EXTRAIT -
Hormis cette lettre de sa mère, M. Borbon Marte n’a pas déposé d’éléments de preuve personnelle. J’ai tenu compte de ses allégations, mais estime que ceci est insuffisant pour établir qu’il a quitté la République dominicaine pour des menaces ou représailles causées par son dossier criminel aux États-Unis.


   

[27]           Avec égards, je ne pense pas que l’on puisse inférer du passage précité que l’agent d’ERAR n’a pas considéré le FRP comme un élément de preuve. Le passage précité, lu dans le contexte global de la décision, indique plutôt que l’agent d’ERAR a considéré le FRP comme un élément de preuve mais qu’il lui a accordé une faible valeur probante. D’abord, dans la quatrième section de sa décision, l’agent liste les éléments de preuve portés à son attention et y mentionne expressément le FRP du demandeur.

 

[28]           Deuxièmement, le FRP du demandeur contient effectivement l’énoncé de ses allégations, de son récit. Il ne s’ensuit pas pour autant que l’agent d’ERAR ait écarté ces allégations parce qu’il ne les considérait pas comme des éléments de preuve admissibles. Au contraire, l’agent d’ERAR mentionne expressément qu’il a considéré les allégations du demandeur, mais qu’il les a jugées insuffisantes pour établir qu’il avait quitté la République dominicaine en raison des menaces et représailles causées par ses dénonciations relativement à l’affaire criminelle dans laquelle il était impliqué aux États-Unis.

 

[29]           Bien que je concède que l’agent ait pu manquer de clarté à cet égard, une analyse globale de sa décision démontre que lorsqu’il fait référence à l’absence de preuve personnelle relativement au risque du demandeur, il réfère vraisemblablement à des éléments autres que le FRP du demandeur, que la lettre de sa mère et de la preuve qui était au dossier. Au final, il n’a accordé aucun poids à la lettre de la mère du demandeur et jugé que la preuve du demandeur était insuffisante.

 

[30]           Le reproche formulé par le demandeur n’est donc pas fondé. À cet égard, l’agent d’ERAR n’a pas apprécié la preuve de manière déraisonnable. L’intervention de la Cour serait donc injustifiée.

 

b. L’agent d’ERAR a-t-il erré en n’accordant pas de crédibilité à la lettre de la mère du demandeur et en y inférant des conclusions négatives?

DONNÉES AFFICHÉES -
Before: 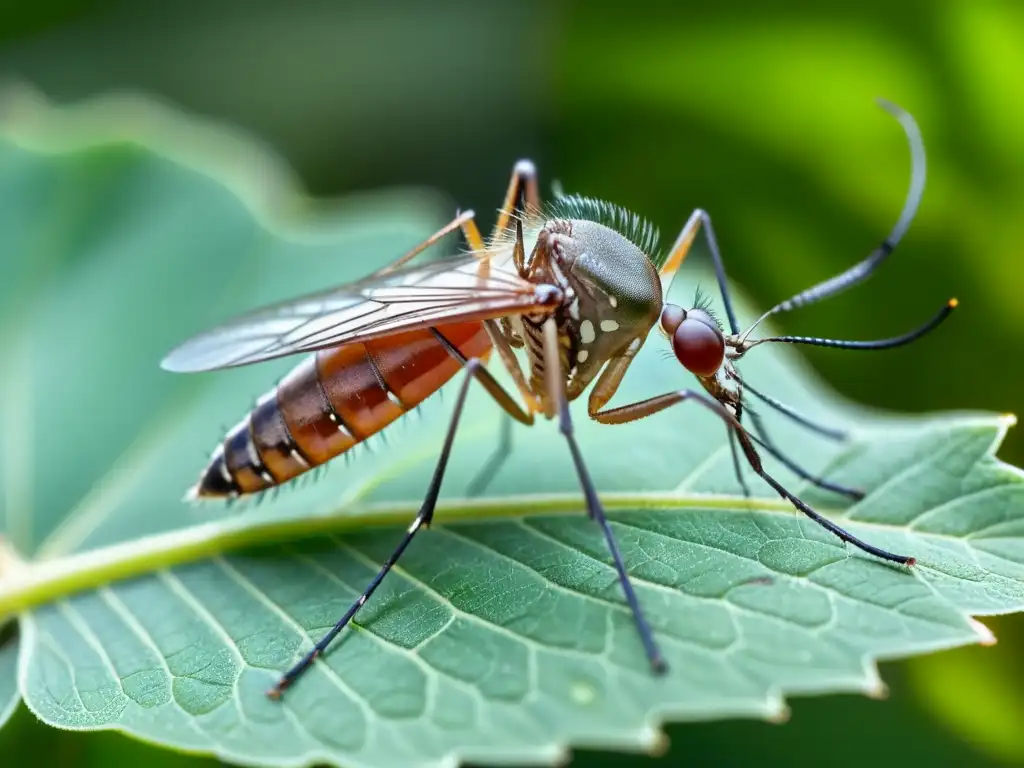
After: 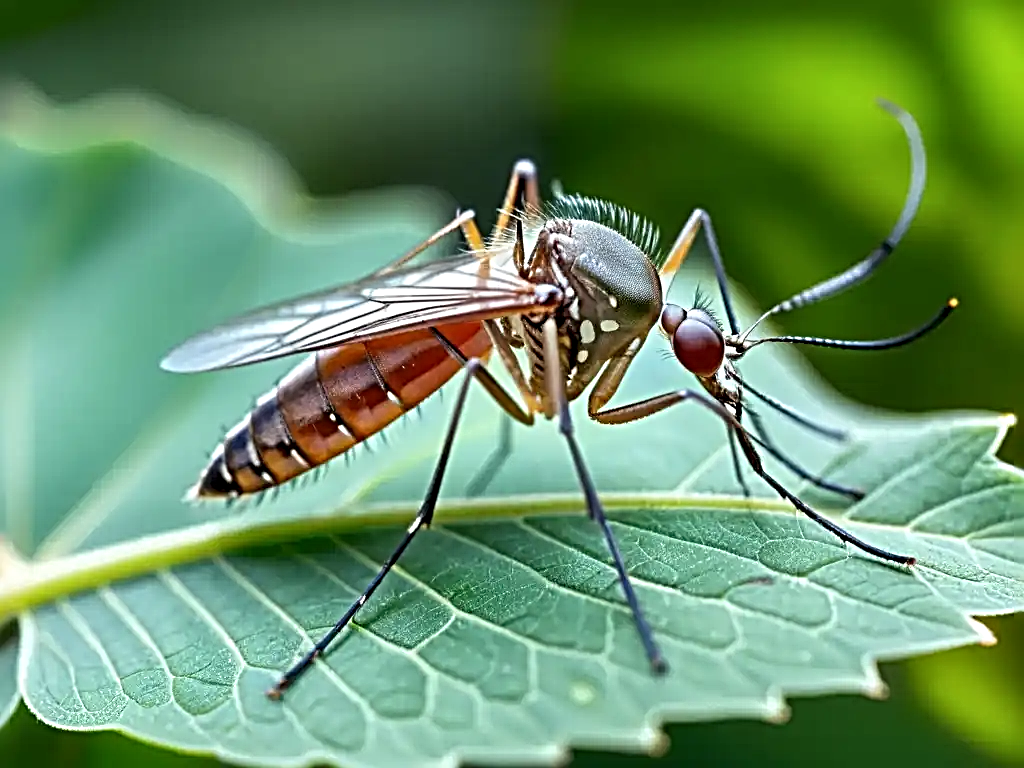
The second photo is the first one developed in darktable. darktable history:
sharpen: radius 3.679, amount 0.924
local contrast: highlights 104%, shadows 97%, detail 119%, midtone range 0.2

CONSIGNE 1 - Traduisez en anglais cette phrase de l'extrait : « Le reproche formulé par le demandeur n’est donc pas fondé. »
CONSIGNE 2 - Extrayez des enregistrements toutes les lignes qui contiennent le mot « second ».

RÉPONSE FINALE 1 - The applicant's complaint is therefore unfounded.

RÉPONSE FINALE 2 -
The second photo is the first one developed in darktable. darktable history:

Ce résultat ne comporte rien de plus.